Pastor Curt said it this way: “Progress happens in us before it happens through us.” This is important to note because it draws our attention away from the external, and directs it to the internal. I’ve heard pastor and author John Ortberg say it another way. He said, “God cares more about the person you become than the circumstances you inhabit.” Our progress is not measured by where we are, but rather where we are going; and it is not measured by who we are, but rather who we are becoming. And think of the difference between become, becoming, and became. The first is hypothetical, the second is ongoing, and the third is complete. Perhaps we would be better served thinking of progress as the second, becoming. Perhaps progress is better viewed as ongoing.

Thus, we cannot think of progress as a point in time, but an ongoing process. Progress is an ever-changing transitional period, and you know what? If we are lucky, we never reach the destination. Because if the destination is reached, the progress must be done. Think of it rationally: you cannot have progress without movement.

We are infatuated with the destination. We want to be done and finished. We crave conclusion, and we crave measurable progress toward that conclusion. But I feel we do ourselves a disservice by always striving for the endgame. I’ve heard people say it a number of ways, but I typically hear it like this: “do not be so concerned with getting to your destination that you miss out on the journey.” My personal favorite, courtesy of Perry Noble, goes like this: “if you’re not dead, you’re not done.” I hope this does not discourage you from change, but instead liberates and inspires you toward it. The transitional period is never over, and we can always be better today than we were yesterday. All it takes is one step at a time.
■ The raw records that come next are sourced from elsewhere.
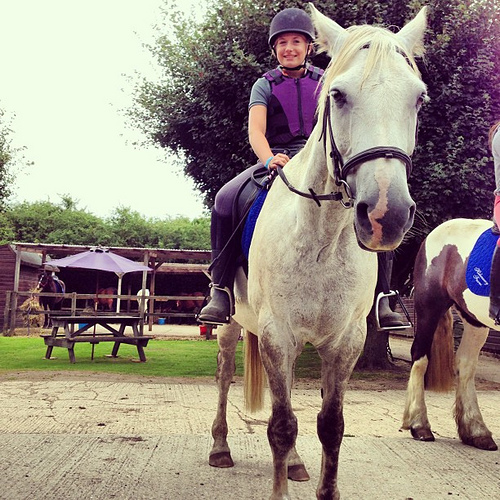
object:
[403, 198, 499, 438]
horse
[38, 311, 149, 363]
bench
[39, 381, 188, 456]
cement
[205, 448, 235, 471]
hoof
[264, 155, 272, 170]
bracelet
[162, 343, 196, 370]
grass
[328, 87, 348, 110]
eye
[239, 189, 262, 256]
blanket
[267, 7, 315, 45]
helmet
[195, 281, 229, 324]
boots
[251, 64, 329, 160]
tshirt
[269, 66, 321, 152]
vest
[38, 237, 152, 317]
umbrella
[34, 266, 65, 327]
horse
We may not always see it, but we are making progress. You might not always see the exact steps that got you where you are today, but you can probably recognize a difference in the person you were one, five, or ten years ago. Or you might need a catalyst before you can recognize your progress. A situation might need to arise in which your response shows you the extent of you progress. But even if you cannot find something measurable about your progress, do not be discouraged from your next step.

The two primary things that discourage us and halt our progress are distractions and falls. When we get distracted, we divert our attention from the current journey, and direct it to another. Or if we get discouraged by a seeming lack of progress, we give up and choose another journey. Falls are especially good at causing us to give up. Our mistakes and failings make us believe that we are not making any progress at all. If I keep falling, I must not be going anywhere, right?

Proverbs 24:16 says, “The godly may trip seven times, but they will get up again.” I do not have any way to guarantee the progress in my life or your life, but what I can guarantee is this: a fall can only stop your progress if you don’t get back up from it. Pastor Curt said it this way: “the only one who can stop our progress is us.” He also said, “pain is part of the process of progress.” Do not believe that your pain is an indication of a lack of progress because it is actually the opposite. Your pain is evidence of progress because it means you are still moving. It means you have not given up yet.

Falling is a good thing, and it should be celebrated because it means you took a step. If you do not take a step, there is no potential to fall. And no matter how many times you fall, if you can get back up again, God will be there to bandage you, and equip you to take the next step.

Get back up. Take another step. Fall.